A: “It’s in environmental chemistry in general that I teach, but I also try to do a lot of research with students. I write research grants that fund myself over the summer, but also funds students to do research in the lab and so a lot of those students go to conferences to present their work and things like that … They’ll basically make a big poster like you see some of the posters out in the hallways here and they’ll put all of the research that they’ve done and the data they’ve collected, the results they see, their conclusions – put it all in a graphical way where they can then have a conversation with professionals in their field about their research.”
Q: What is the best part about working here?
A: “Being able to work with students all the time. I mean that’s why I wanted to work at a small school, so you can actually get to know people. I didn’t want to just like show up at a lecture and see a blur of faces. And being able to do the independent research, I feel like we’re really creating scientists, people that can do things after they get out of here. It’s more than just classes.”
Q: Do you have any uplifting teaching moments with the students?
A: “It’s just awesome being able to get emails and the contact you get after people graduate is pretty awesome.
Q: Why do you seek out all these grants?
A: “Basically I wanted to give students the same kinds of opportunities I had in undergrad. So the only reason I’m a professor now, the only reason I was able to get to graduate school originally, was because I had all of these rich experiences with faculty that were on my resume, which prepared me for graduate school. And so in science, going to class is not enough.
Q: You studied in Alaska and Bermuda, which was better and why?

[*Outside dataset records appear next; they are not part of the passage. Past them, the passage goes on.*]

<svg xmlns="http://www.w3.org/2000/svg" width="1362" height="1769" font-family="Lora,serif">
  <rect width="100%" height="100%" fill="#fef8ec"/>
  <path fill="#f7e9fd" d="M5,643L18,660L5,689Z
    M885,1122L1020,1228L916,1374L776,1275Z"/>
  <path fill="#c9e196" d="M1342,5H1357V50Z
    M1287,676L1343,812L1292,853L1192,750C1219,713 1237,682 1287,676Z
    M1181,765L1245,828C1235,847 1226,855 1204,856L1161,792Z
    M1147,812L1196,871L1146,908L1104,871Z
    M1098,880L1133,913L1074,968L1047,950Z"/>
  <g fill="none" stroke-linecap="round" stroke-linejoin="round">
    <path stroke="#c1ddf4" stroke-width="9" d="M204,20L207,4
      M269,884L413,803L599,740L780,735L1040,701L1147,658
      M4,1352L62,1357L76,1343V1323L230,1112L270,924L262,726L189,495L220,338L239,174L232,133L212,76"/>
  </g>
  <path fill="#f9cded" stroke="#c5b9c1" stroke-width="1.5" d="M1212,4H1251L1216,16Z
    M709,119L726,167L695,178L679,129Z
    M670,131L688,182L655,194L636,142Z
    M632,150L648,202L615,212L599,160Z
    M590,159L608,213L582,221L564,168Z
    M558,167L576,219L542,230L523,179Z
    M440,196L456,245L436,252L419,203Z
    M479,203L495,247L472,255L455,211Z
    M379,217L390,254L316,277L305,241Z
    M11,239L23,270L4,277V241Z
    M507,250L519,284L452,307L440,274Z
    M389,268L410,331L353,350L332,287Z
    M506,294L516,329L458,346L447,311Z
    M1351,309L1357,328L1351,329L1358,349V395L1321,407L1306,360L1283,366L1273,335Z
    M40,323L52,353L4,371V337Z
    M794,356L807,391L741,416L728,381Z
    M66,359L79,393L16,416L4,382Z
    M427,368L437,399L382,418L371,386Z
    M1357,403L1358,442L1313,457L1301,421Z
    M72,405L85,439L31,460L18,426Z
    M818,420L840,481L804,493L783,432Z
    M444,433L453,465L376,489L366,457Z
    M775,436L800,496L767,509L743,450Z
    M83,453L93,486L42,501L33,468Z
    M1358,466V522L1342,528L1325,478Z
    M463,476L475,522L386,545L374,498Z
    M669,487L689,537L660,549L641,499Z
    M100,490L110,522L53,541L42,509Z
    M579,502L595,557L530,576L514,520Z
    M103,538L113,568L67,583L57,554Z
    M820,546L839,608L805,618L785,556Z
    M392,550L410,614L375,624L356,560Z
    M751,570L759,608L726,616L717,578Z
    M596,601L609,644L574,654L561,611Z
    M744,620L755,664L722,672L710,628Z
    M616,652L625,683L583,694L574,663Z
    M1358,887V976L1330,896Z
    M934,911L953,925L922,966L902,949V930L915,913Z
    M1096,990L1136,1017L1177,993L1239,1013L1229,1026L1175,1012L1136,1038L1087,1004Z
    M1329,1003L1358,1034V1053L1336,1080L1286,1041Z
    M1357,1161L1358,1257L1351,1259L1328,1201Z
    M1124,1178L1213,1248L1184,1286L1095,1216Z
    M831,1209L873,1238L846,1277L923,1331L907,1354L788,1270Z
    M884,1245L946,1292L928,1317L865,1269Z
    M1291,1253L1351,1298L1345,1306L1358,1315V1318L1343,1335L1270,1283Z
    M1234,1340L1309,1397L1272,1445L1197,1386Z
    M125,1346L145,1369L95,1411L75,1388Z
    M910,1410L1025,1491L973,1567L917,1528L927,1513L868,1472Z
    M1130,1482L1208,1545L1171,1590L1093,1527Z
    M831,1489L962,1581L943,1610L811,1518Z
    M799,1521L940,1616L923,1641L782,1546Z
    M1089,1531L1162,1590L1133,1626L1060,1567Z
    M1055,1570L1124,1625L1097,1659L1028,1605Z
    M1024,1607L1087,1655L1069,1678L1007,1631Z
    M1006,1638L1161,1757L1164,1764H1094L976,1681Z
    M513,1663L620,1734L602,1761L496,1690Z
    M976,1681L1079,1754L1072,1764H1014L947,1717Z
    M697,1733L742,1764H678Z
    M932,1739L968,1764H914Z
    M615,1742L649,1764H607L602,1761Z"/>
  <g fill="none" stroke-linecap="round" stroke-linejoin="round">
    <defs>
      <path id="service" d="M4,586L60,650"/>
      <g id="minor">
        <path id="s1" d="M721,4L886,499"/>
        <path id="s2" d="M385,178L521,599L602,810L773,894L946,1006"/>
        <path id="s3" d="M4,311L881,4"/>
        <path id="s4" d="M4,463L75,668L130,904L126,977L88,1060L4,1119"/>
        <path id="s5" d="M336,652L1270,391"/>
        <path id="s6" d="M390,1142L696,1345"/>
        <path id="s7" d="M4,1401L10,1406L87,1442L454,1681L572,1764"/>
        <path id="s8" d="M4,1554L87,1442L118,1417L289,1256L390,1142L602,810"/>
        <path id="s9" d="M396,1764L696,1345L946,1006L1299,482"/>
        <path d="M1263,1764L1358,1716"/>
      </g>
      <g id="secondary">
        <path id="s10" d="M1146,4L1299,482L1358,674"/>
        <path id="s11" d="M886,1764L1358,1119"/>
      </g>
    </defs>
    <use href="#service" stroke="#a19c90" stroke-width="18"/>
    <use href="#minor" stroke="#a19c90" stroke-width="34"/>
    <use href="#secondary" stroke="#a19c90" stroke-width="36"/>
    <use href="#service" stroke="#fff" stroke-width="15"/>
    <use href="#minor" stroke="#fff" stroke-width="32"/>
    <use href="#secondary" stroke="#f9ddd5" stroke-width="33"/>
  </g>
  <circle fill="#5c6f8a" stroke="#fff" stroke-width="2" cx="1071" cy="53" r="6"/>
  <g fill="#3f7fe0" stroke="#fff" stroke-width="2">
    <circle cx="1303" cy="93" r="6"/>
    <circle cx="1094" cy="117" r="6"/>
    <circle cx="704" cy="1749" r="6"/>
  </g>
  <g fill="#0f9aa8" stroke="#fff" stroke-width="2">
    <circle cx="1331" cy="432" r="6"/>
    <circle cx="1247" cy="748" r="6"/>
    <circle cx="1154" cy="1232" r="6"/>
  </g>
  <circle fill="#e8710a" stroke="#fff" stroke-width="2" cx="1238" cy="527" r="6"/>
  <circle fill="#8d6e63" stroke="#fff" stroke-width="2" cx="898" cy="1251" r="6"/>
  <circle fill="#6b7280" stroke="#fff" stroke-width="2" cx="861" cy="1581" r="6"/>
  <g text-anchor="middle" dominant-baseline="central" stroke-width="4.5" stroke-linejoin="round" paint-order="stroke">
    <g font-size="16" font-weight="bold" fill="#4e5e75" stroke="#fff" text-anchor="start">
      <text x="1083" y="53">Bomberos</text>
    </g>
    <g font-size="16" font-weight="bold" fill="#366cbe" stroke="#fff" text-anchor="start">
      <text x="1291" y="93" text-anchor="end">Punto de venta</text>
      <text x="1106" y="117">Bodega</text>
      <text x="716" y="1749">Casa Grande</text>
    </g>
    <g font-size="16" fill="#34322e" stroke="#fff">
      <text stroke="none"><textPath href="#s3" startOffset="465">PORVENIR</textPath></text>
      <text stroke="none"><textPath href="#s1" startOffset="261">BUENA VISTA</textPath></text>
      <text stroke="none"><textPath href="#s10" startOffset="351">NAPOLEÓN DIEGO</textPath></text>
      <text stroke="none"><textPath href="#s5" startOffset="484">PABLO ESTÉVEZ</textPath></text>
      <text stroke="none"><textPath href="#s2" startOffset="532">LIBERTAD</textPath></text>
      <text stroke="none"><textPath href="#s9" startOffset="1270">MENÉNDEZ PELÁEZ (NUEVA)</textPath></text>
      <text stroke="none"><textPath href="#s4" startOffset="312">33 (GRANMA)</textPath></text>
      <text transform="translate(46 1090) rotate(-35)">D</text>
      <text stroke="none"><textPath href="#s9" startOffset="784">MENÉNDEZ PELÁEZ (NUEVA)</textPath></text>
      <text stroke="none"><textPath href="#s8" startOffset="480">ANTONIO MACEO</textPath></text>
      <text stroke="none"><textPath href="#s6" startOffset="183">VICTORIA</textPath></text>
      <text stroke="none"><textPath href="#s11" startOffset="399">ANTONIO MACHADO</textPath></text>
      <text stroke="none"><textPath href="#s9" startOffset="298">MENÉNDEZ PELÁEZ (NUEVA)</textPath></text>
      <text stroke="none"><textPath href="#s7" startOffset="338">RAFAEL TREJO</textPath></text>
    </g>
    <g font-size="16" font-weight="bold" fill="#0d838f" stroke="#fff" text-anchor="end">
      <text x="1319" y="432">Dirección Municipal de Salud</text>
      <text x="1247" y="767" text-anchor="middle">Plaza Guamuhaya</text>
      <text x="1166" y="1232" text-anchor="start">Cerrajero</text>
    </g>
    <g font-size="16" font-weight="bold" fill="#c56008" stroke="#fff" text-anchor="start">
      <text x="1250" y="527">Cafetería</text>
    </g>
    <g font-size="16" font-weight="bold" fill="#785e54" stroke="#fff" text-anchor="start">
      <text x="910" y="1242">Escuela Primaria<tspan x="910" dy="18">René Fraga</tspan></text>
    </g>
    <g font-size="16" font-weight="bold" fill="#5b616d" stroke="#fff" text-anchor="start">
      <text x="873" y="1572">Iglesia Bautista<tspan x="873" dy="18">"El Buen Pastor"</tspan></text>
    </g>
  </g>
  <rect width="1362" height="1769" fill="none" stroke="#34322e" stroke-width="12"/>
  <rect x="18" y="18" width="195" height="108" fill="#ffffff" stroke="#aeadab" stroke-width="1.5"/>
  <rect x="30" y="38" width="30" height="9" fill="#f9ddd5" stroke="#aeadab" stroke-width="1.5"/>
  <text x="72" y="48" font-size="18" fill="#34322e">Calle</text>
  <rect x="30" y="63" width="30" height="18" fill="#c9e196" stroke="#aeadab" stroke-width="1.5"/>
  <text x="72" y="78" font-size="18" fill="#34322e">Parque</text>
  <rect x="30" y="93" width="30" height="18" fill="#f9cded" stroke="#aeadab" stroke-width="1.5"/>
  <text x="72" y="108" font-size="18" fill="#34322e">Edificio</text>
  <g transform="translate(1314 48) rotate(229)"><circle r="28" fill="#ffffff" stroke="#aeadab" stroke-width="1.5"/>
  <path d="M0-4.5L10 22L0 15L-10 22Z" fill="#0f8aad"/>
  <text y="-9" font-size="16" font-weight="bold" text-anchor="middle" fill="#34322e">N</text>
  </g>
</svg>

A: “I lived in Alaska for two years so that was just an awesome experience. I lived there for two years after I got my PhD. It’s just a close-knit community because there are no roads connecting it to anywhere else. You either need to take a boat or an airplane to get out of there and the environment is just incredible. Glaciers and the land around you is your laboratory that we used. And so we’d just be going out to these incredible places to do our studies.
Q: Having lived in Alaska how do you feel about global warming?
A: “Yeah its super evident in Alaska especially where I was in Juneau, south east Alaska. A lot of our research was actually looking at effects of climate change on the landscape. And so even just the couple years I was there, you can see glaciers retreating year-to-year and like dwindling down. So a lot of our research was actually looking at – what is the effect on the water chemistry that’s getting dumped out into the ocean as the landscapes change?
Q: Could you tell me more about Bermuda?
A: “Bermuda was like a two-week cruise and so there we were looking at mercury deposition in the ocean. You’re basically working 24 hours a day – everything is bungee corded down.”
Q: How many miles are your races?
A: “Anywhere from 50 to 120 miles.
Q: Does your wife run too?
A: “She is my support person. She’s the one that is like taking care of my nutrition, getting me everything I need along the way because there are little places where she can enter the course and re-supply so she will assess my condition and like basically like give me whatever I need.”
Q: What motivates you?
A: “I’ve always done a lot of endurance things. After college I started to do a couple iron man triathlons, but I didn’t like being on the road all the time. I like more being out in the woods and on trails… I love testing my mind.”
Q: What do you listen to when you’re running?
A: “Nothing, part of it is being out in nature and being like part of that ecosystem, that environment – I just like to experience it all. I like thinking about my current state.”
Q: How many of these races have you done?
A: “I have done like five 50-milers, one 100-miler and I have another 100 miler coming up Oct. 2, actually down in Virginia.
Q: What’s it like being only a few miles from the finish line?
A: “After 50 miles or something like that, it’s all in your head. Everything hurts and you feel like you cant run anymore, but somehow you run for another 12 hours still. I love that internal battle you have. The feeling of accomplishment when you’ve done something like that is incredible.
Q: What’s a bizarre thing about you?
A: “I just like can’t sit still really. I’m always tinkering with things.”